The U.S. Department of Education’s What Works Clearinghouse (WWC) recently updated its online database of middle school math interventions and found only one program to have strong evidence of a positive effect on student achievement, with no contradictory evidence.
The WWC rates the effects of an intervention in one of seven ways: positive, potentially positive, mixed, no discernible effects, potentially negative, or negative. One program, the I CAN Learn® IIS, earned the highest score, a "positive" rating. Ratings of eight other math intervention programs ranged from no discernible effects to potentially positive effects.
The WWC rating of effectiveness takes into account four factors: the quality of the research design, the statistical significance of the findings, the size of the difference between participants in the intervention and the comparison conditions, and the consistency in findings across studies.

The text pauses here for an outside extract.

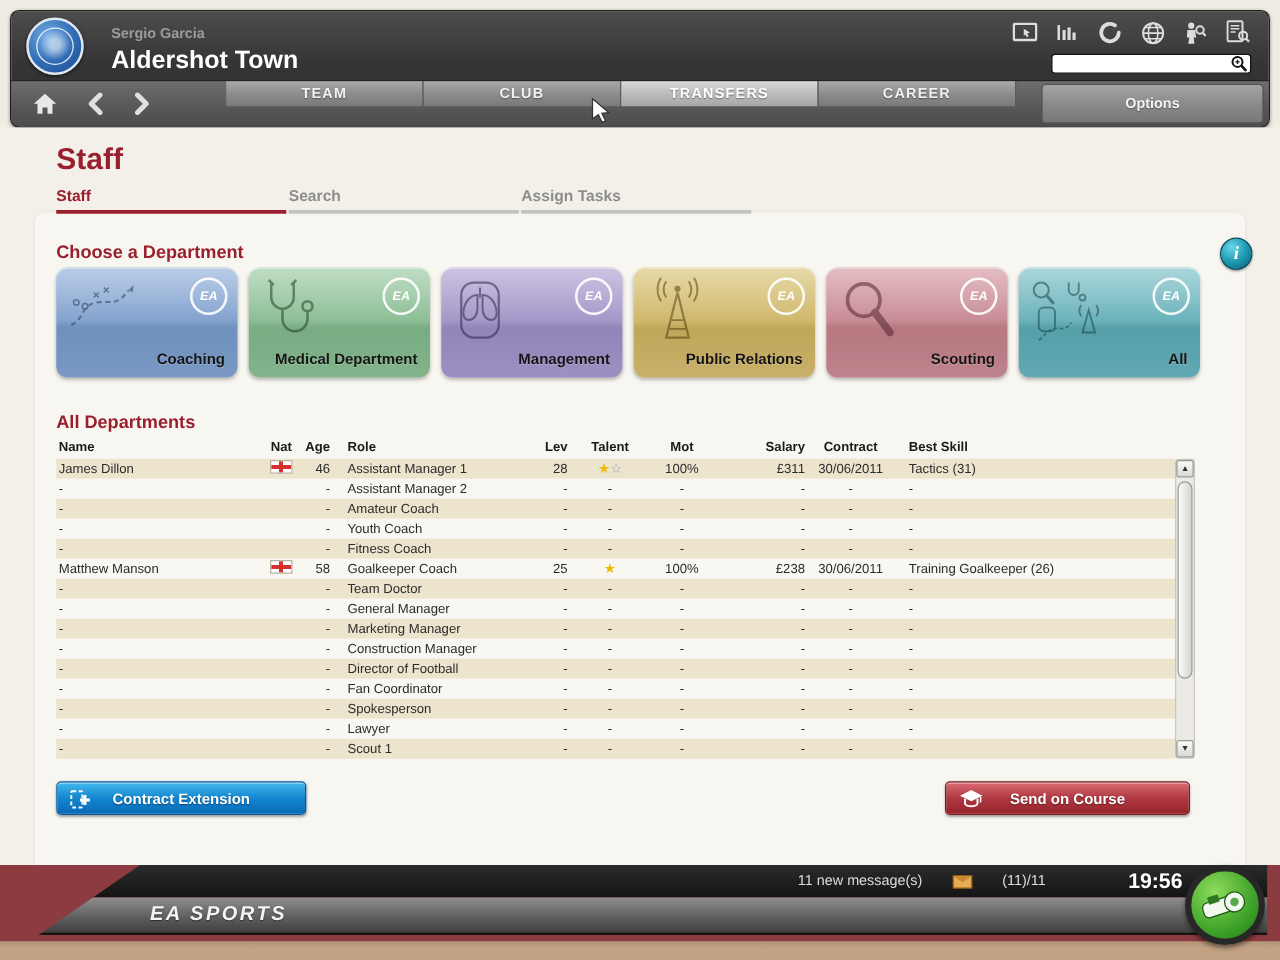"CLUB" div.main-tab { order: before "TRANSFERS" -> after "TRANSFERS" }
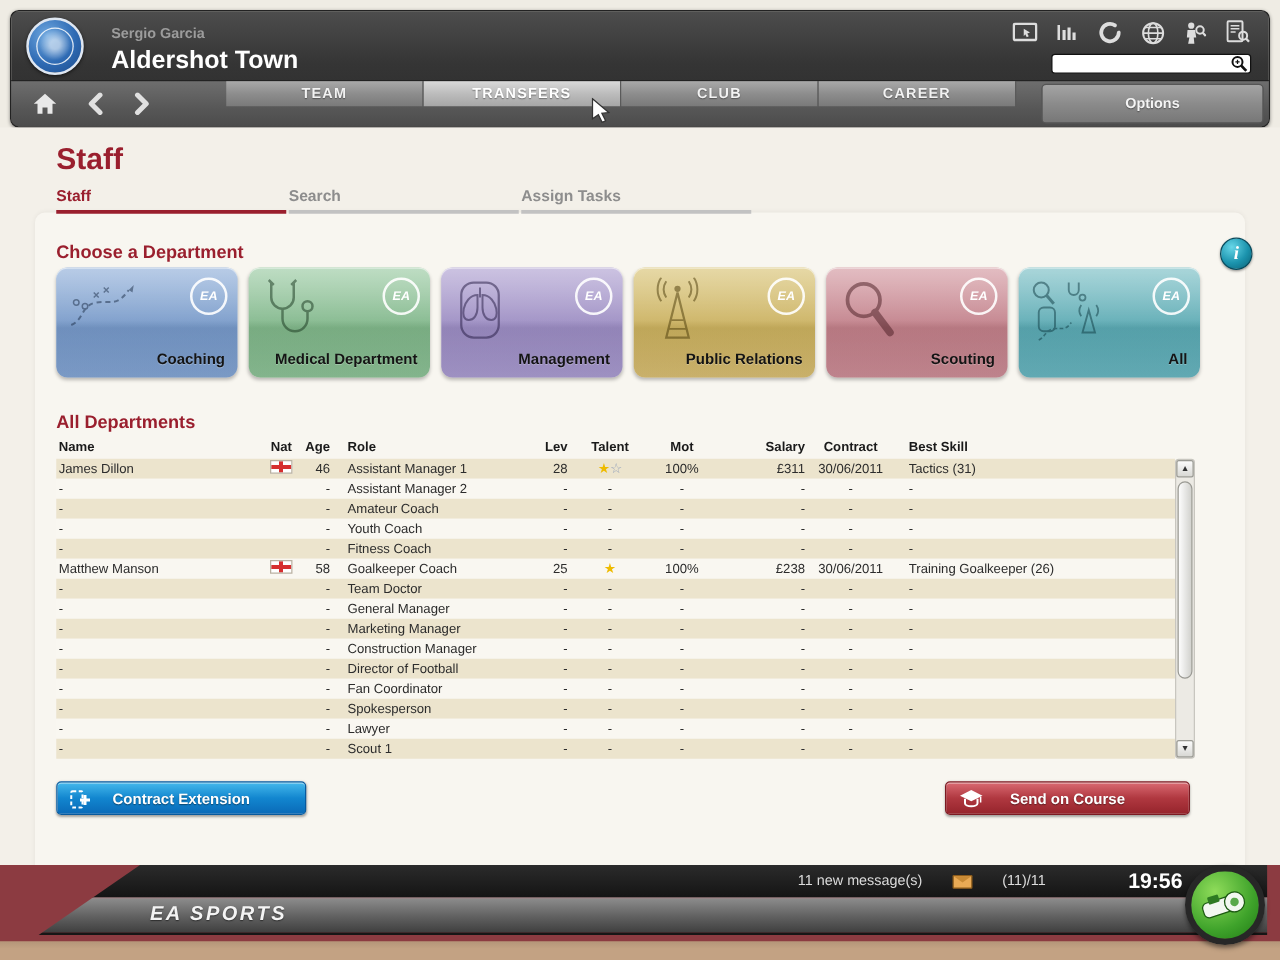"All Departments" .h-table { margin-left: none -> 30px }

Two recent examples of schools boosting their math scores highlight the WWC results. At Florida's Indiantown Middle School, a school with an 80 percent Hispanic enrollment, roughly half of which are English Language Learners, the percentage of students scoring at or above state grade levels in math has increased from 38 percent (2003) to 67 percent (2009) since implementing the I CAN Learn® IIS six years ago.
At Granite Public Schools in Oklahoma, the percentage of eighth grade students passing the state’s Algebra I test more than doubled, increasing from 43 percent in 2007 to 91 percent in 2009. This occurred in the school’s first two years using the I CAN Learn® IIS.
“We are proud of the work that we have done in the past to achieve the What Works Clearinghouse’s positive effects rating and continue to improve the program every day to keep it,” said Jacqueline Canales, curriculum specialist for the I CAN Learn® IIS.